Description of the task: Take each line of the data that contains the string "down" and copy it.

Provided data:
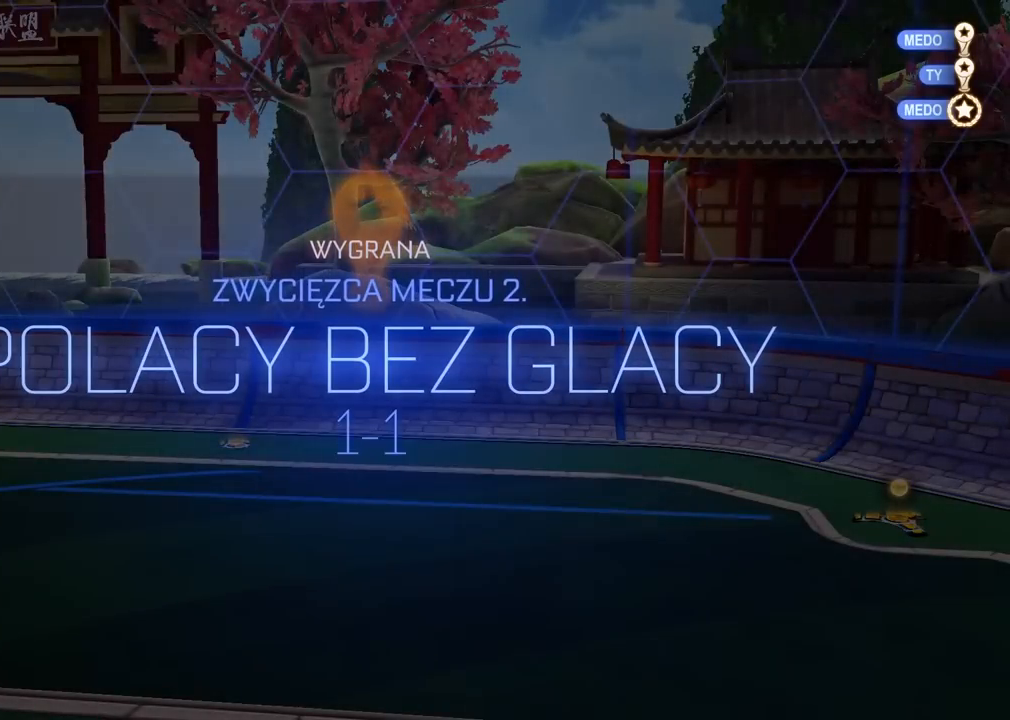
{"buttons": ["SELECT"], "left_stick": "center", "right_stick": "center", "events": []}
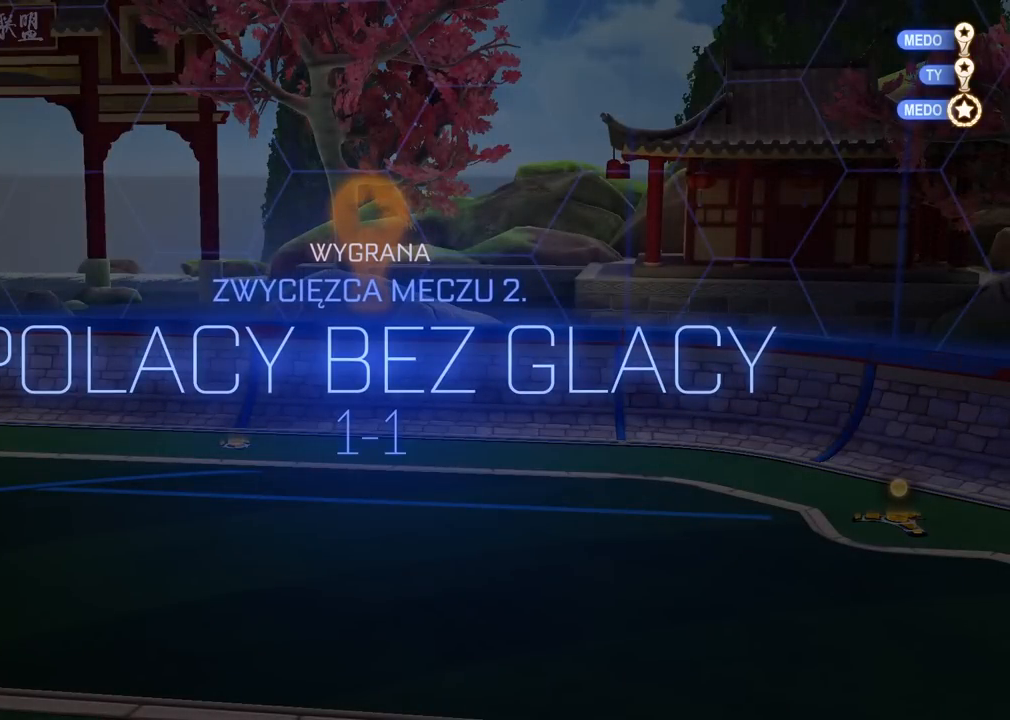
{"buttons": ["SELECT"], "left_stick": "center", "right_stick": "center", "events": []}
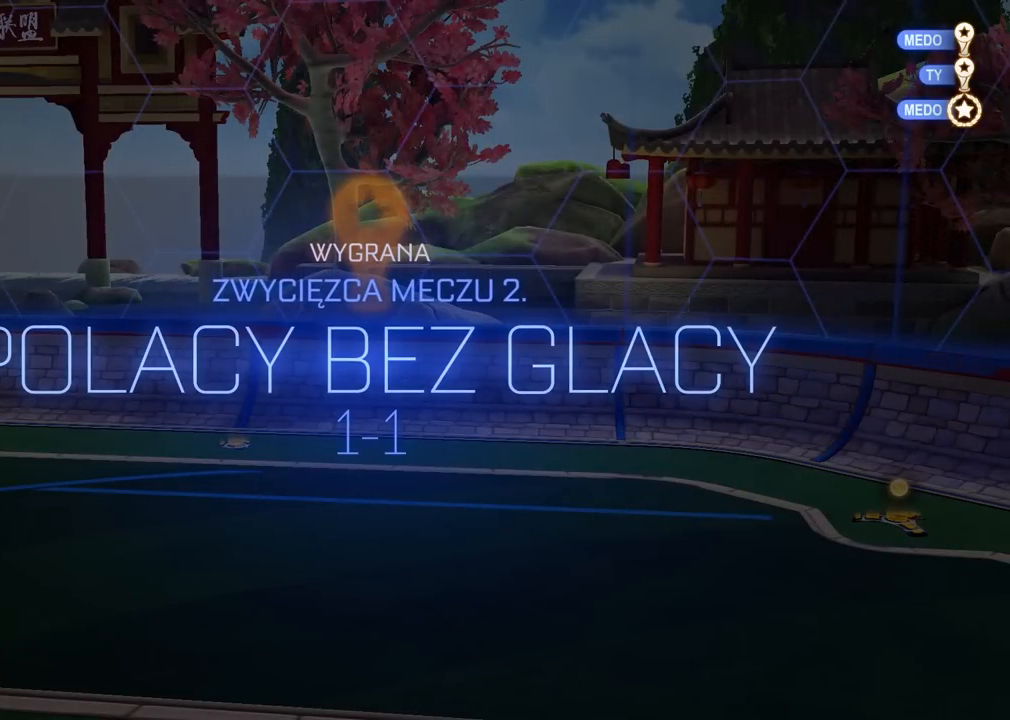
{"buttons": [], "left_stick": "center", "right_stick": "center", "events": [[83, "SELECT", "up"]]}
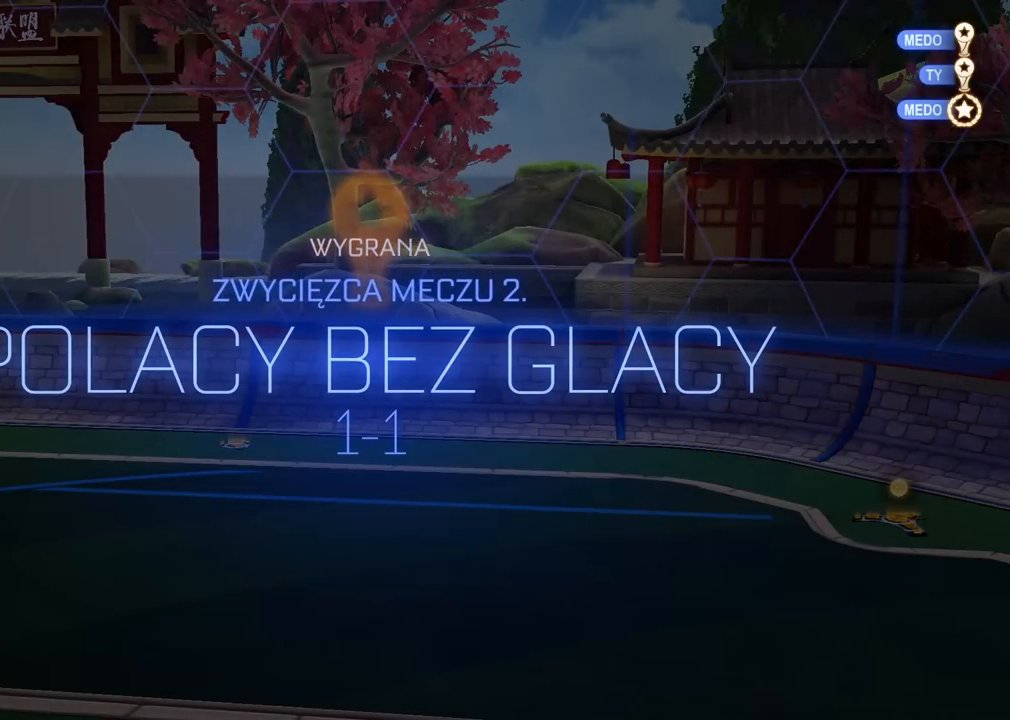
{"buttons": ["R2"], "left_stick": "left", "right_stick": "center", "events": [[167, "left_stick", "left"], [217, "R2", "down"]]}
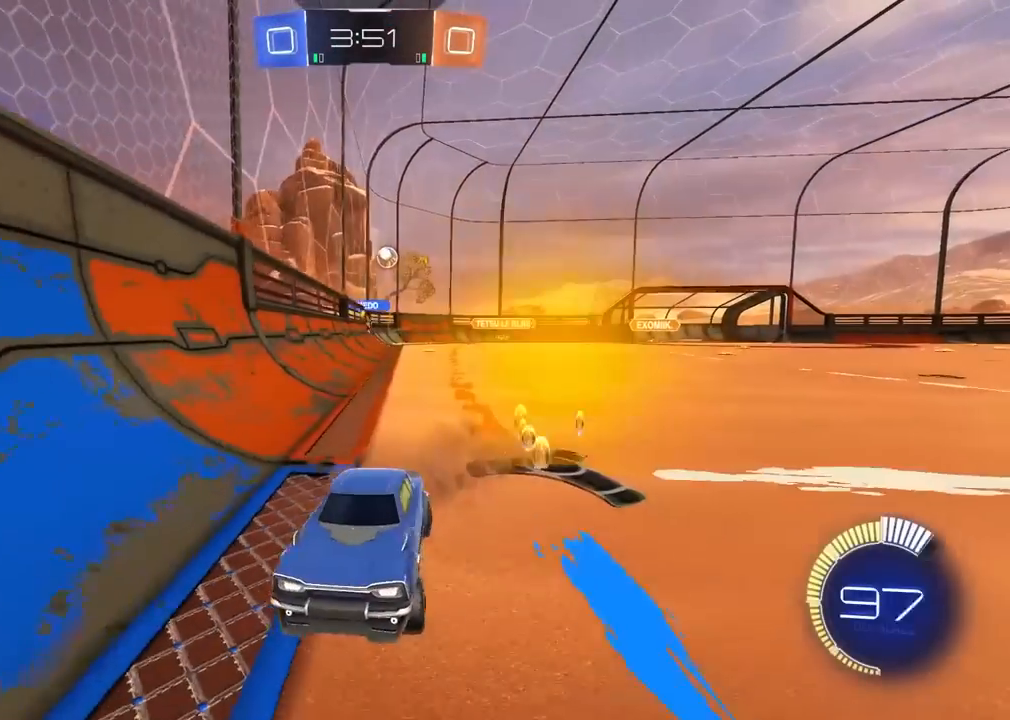
{"buttons": ["R2"], "left_stick": "left", "right_stick": "center", "events": []}
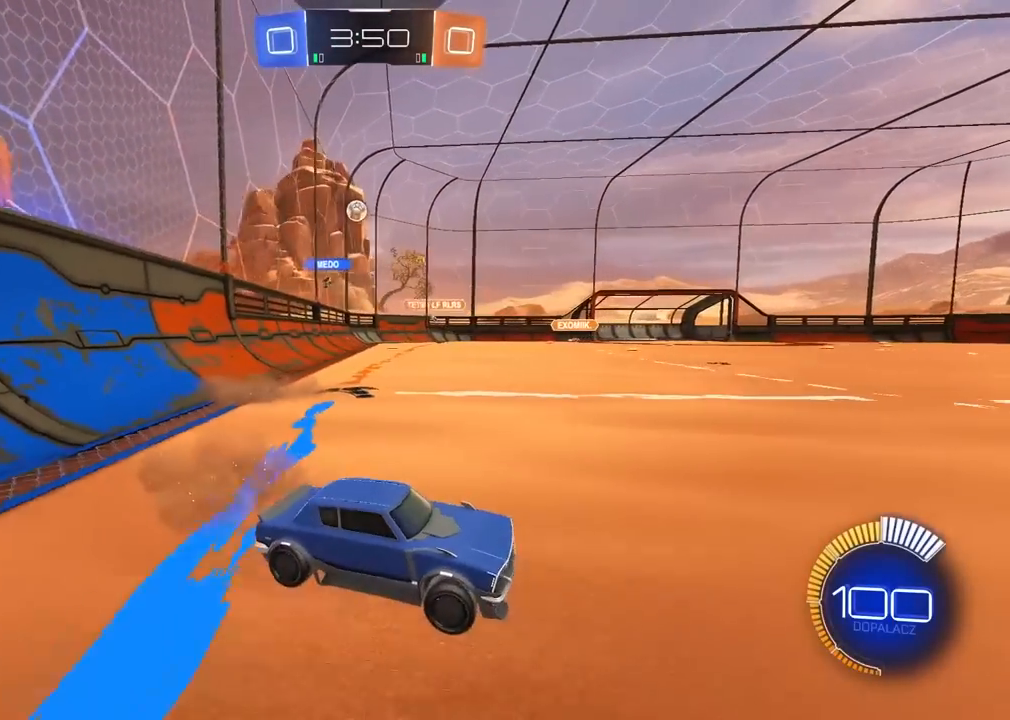
{"buttons": ["R2"], "left_stick": "right", "right_stick": "center", "events": [[67, "left_stick", "down-left"], [333, "left_stick", "right"]]}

The answer:
{"buttons": ["R2"], "left_stick": "left", "right_stick": "center", "events": [[167, "left_stick", "left"], [217, "R2", "down"]]}
{"buttons": ["R2"], "left_stick": "right", "right_stick": "center", "events": [[67, "left_stick", "down-left"], [333, "left_stick", "right"]]}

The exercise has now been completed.